Dozens of Iranian protesters have gathered outside France’s embassy in Tehran to express their anger at a French publication after it called for cartoons attacking the Islamic Republic’s top religious and political authority.
The protesters, most of them religious seminary students, gathered in front of the embassy in the center of the capital Tehran on Sunday while holding placards to condemn the move by the French satirical weekly Charlie Hebdo.
They set fire to France’s national flag and chanted slogans against France, the US, Britain and the Israeli regime.
They waved Iranian flags, held pictures of Leader of the Islamic Revolution Ayatollah Seyyed Ali Khamenei, and signs reading, “I will sacrifice my life for the Leader.”
The participants also called on Iranian Foreign Ministry officials to take necessary measures in response.
Similar protests were also held in Iran’s holy city of Qom.
In a statement, the religious seminary students said the French government must stop its support for such irrational sacrilegious moves under the pretense of advocating freedom of expression.
They urged the French government and President Emmanuel Macron to apologize to the Iranian people.
The French magazine has published several insulting cartoons of Ayatollah Khamenei after the controversial right-wing magazine had in early December announced a competition for such cartoons.
In a statement on Thursday, Iran’s Foreign Ministry said Tehran holds the French government responsible for the uncultured, inhumane move by the notorious French weekly.

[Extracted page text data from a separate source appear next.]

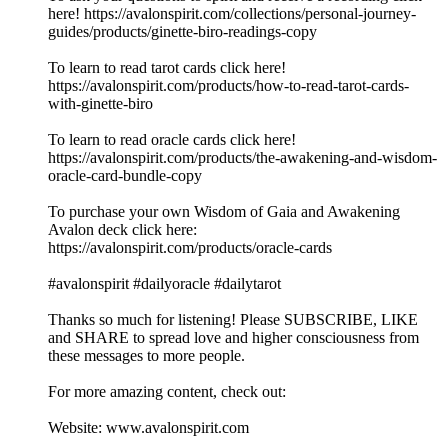
here! https://avalonspirit.com/collections/personal-journey-
guides/products/ginette-biro-readings-copy
To learn to read tarot cards click here!
https://avalonspirit.com/products/how-to-read-tarot-cards-
with-ginette-biro
To learn to read oracle cards click here!
https://avalonspirit.com/products/the-awakening-and-wisdom-
oracle-card-bundle-copy
To purchase your own Wisdom of Gaia and Awakening
Avalon deck click here:
https://avalonspirit.com/products/oracle-cards
#avalonspirit #dailyoracle #dailytarot
Thanks so much for listening! Please SUBSCRIBE, LIKE
and SHARE to spread love and higher consciousness from
these messages to more people.
For more amazing content, check out:
Website: www.avalonspirit.com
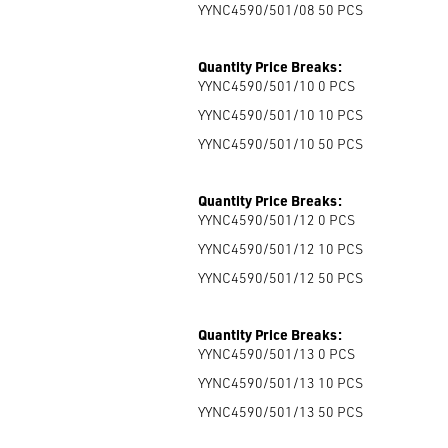
YYNC4590/501/08 50
PCS
Quantity Price Breaks:
YYNC4590/501/10 0
PCS
YYNC4590/501/10 10
PCS
YYNC4590/501/10 50
PCS
Quantity Price Breaks:
YYNC4590/501/12 0
PCS
YYNC4590/501/12 10
PCS
YYNC4590/501/12 50
PCS
Quantity Price Breaks:
YYNC4590/501/13 0
PCS
YYNC4590/501/13 10
PCS
YYNC4590/501/13 50
PCS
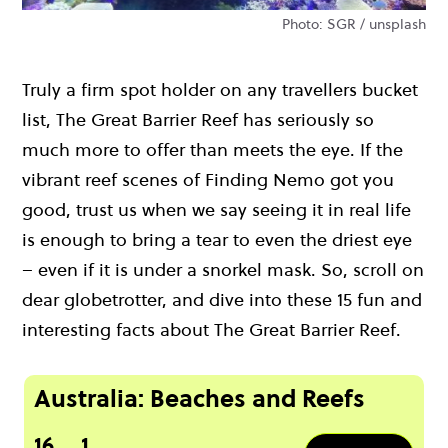
Photo: SGR / unsplash
Truly a firm spot holder on any travellers bucket
list, The Great Barrier Reef has seriously so
much more to offer than meets the eye. If the
vibrant reef scenes of Finding Nemo got you
good, trust us when we say seeing it in real life
is enough to bring a tear to even the driest eye
– even if it is under a snorkel mask. So, scroll on
dear globetrotter, and dive into these 15 fun and
interesting facts about The Great Barrier Reef.
Australia: Beaches and Reefs
16
1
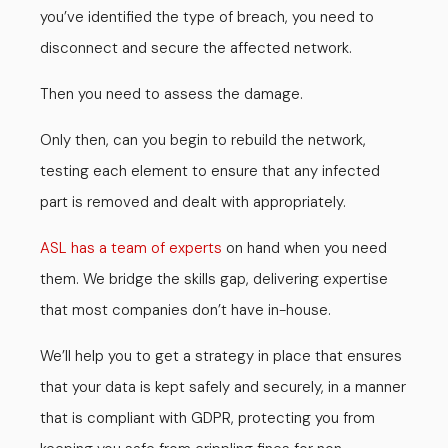
you’ve identified the type of breach, you need to
disconnect and secure the affected network.
Then you need to assess the damage.
Only then, can you begin to rebuild the network,
testing each element to ensure that any infected
part is removed and dealt with appropriately.
ASL has a team of experts
on hand when you need
them. We bridge the skills gap, delivering expertise
that most companies don’t have in-house.
We’ll help you to get a strategy in place that ensures
that your data is kept safely and securely, in a manner
that is compliant with GDPR, protecting you from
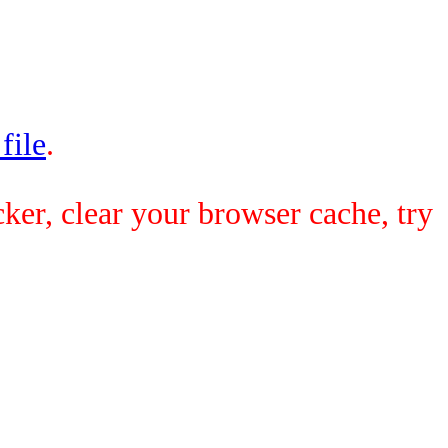
 file
.
ker, clear your browser cache, try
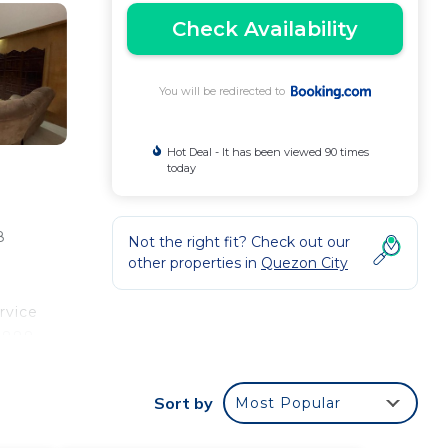
Check Availability
You will be redirected to
Hot Deal - It has been viewed 90 times
today
8
Not the right fit? Check out our
other properties in
Quezon City
rvice
 1888
uino
Sort by
Most Popular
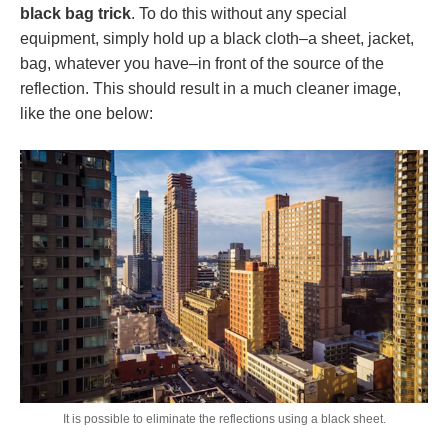
black bag trick
. To do this without any special
equipment, simply hold up a black cloth–a sheet, jacket,
bag, whatever you have–in front of the source of the
reflection. This should result in a much cleaner image,
like the one below:
It is possible to eliminate the reflections using a black sheet.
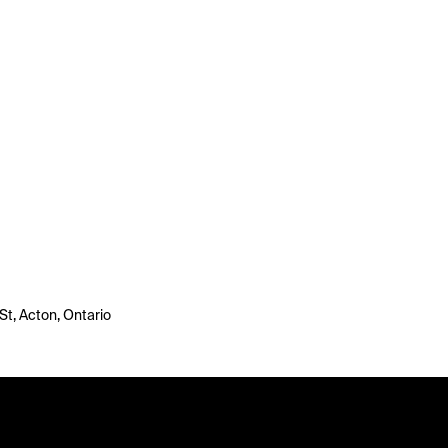
St, Acton, Ontario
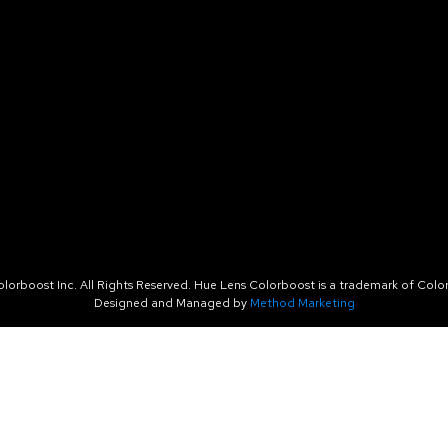
orboost Inc. All Rights Reserved. Hue Lens Colorboost is a trademark of Color
Designed and Managed by
Method Marketing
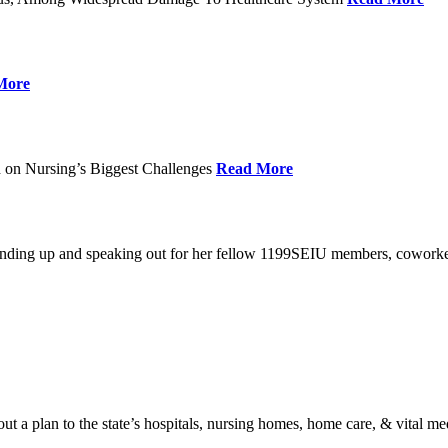
More
 on Nursing’s Biggest Challenges
Read More
standing up and speaking out for her fellow 1199SEIU members, cowork
t a plan to the state’s hospitals, nursing homes, home care, & vital me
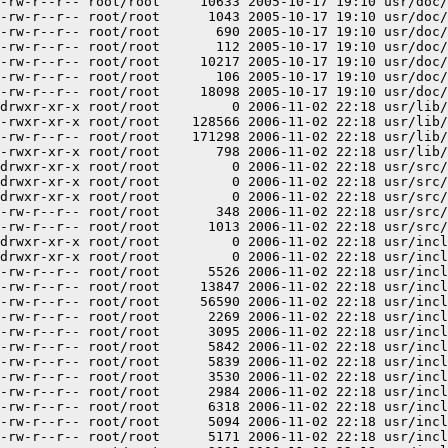
-rw-r--r-- root/root     10633 2005-10-17 19:10 usr/doc/
-rw-r--r-- root/root      1043 2005-10-17 19:10 usr/doc/
-rw-r--r-- root/root       690 2005-10-17 19:10 usr/doc/
-rw-r--r-- root/root       112 2005-10-17 19:10 usr/doc/
-rw-r--r-- root/root     10217 2005-10-17 19:10 usr/doc/
-rw-r--r-- root/root       106 2005-10-17 19:10 usr/doc/
-rw-r--r-- root/root     18098 2005-10-17 19:10 usr/doc/
drwxr-xr-x root/root         0 2006-11-02 22:18 usr/lib/

-rwxr-xr-x root/root    128566 2006-11-02 22:18 usr/lib/
-rw-r--r-- root/root    171298 2006-11-02 22:18 usr/lib/
-rwxr-xr-x root/root       798 2006-11-02 22:18 usr/lib/
drwxr-xr-x root/root         0 2006-11-02 22:18 usr/src/

drwxr-xr-x root/root         0 2006-11-02 22:18 usr/src/
drwxr-xr-x root/root         0 2006-11-02 22:18 usr/src/
-rw-r--r-- root/root       348 2006-11-02 22:18 usr/src/
-rw-r--r-- root/root      1013 2006-11-02 22:18 usr/src/
drwxr-xr-x root/root         0 2006-11-02 22:18 usr/incl
drwxr-xr-x root/root         0 2006-11-02 22:18 usr/incl
-rw-r--r-- root/root      5526 2006-11-02 22:18 usr/incl
-rw-r--r-- root/root     13847 2006-11-02 22:18 usr/incl
-rw-r--r-- root/root     56590 2006-11-02 22:18 usr/incl
-rw-r--r-- root/root      2269 2006-11-02 22:18 usr/incl
-rw-r--r-- root/root      3095 2006-11-02 22:18 usr/incl
-rw-r--r-- root/root      5842 2006-11-02 22:18 usr/incl
-rw-r--r-- root/root      5839 2006-11-02 22:18 usr/incl
-rw-r--r-- root/root      3530 2006-11-02 22:18 usr/incl
-rw-r--r-- root/root      2984 2006-11-02 22:18 usr/incl
-rw-r--r-- root/root      6318 2006-11-02 22:18 usr/incl
-rw-r--r-- root/root      5094 2006-11-02 22:18 usr/incl
-rw-r--r-- root/root      5171 2006-11-02 22:18 usr/incl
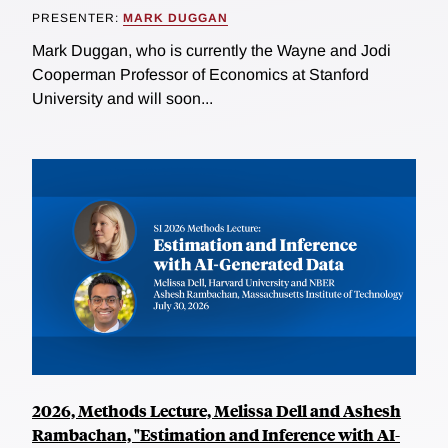
PRESENTER:
MARK DUGGAN
Mark Duggan, who is currently the Wayne and Jodi
Cooperman Professor of Economics at Stanford
University and will soon...
2026, Methods Lecture, Melissa Dell and Ashesh
Rambachan, "Estimation and Inference with AI-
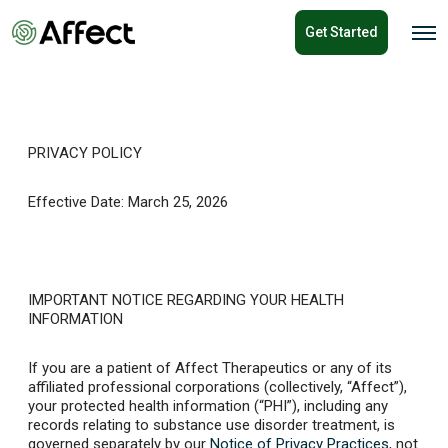
o
Get Started
n
O
p
t
e
e
n
n
M
e
t
n
u
PRIVACY POLICY
Effective Date: March 25, 2026
IMPORTANT NOTICE REGARDING YOUR HEALTH
INFORMATION
If you are a patient of Affect Therapeutics or any of its
affiliated professional corporations (collectively, “Affect”),
your protected health information (“PHI”), including any
records relating to substance use disorder treatment, is
governed separately by our
Notice of Privacy Practices
, not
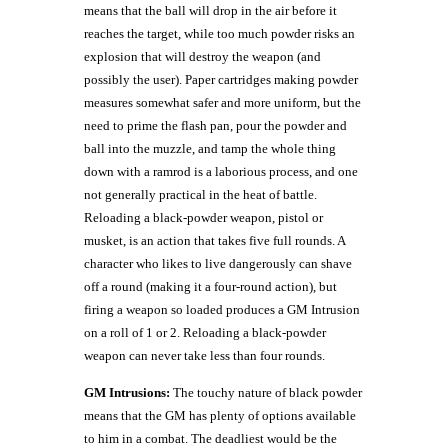
means that the ball will drop in the air before it
reaches the target, while too much powder risks an
explosion that will destroy the weapon (and
possibly the user). Paper cartridges making powder
measures somewhat safer and more uniform, but the
need to prime the flash pan, pour the powder and
ball into the muzzle, and tamp the whole thing
down with a ramrod is a laborious process, and one
not generally practical in the heat of battle.
Reloading a black-powder weapon, pistol or
musket, is an action that takes five full rounds. A
character who likes to live dangerously can shave
off a round (making it a four-round action), but
firing a weapon so loaded produces a GM Intrusion
on a roll of 1 or 2. Reloading a black-powder
weapon can never take less than four rounds.
GM Intrusions:
The touchy nature of black powder
means that the GM has plenty of options available
to him in a combat. The deadliest would be the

The ministry also said it would review France’s cultural activities in Iran, and that it was “ending the activities of the French Institute for Research in Iran as a first step.”
A day earlier, the Iranian Foreign Ministry had summoned the French Ambassador in Tehran, Nicolas Roche, to protest the act of anti-Muslim bigotry.
Iranian Foreign Minister Hossein Amir-Abdollahian also strongly condemned the “insulting” act and promised a “decisive” response.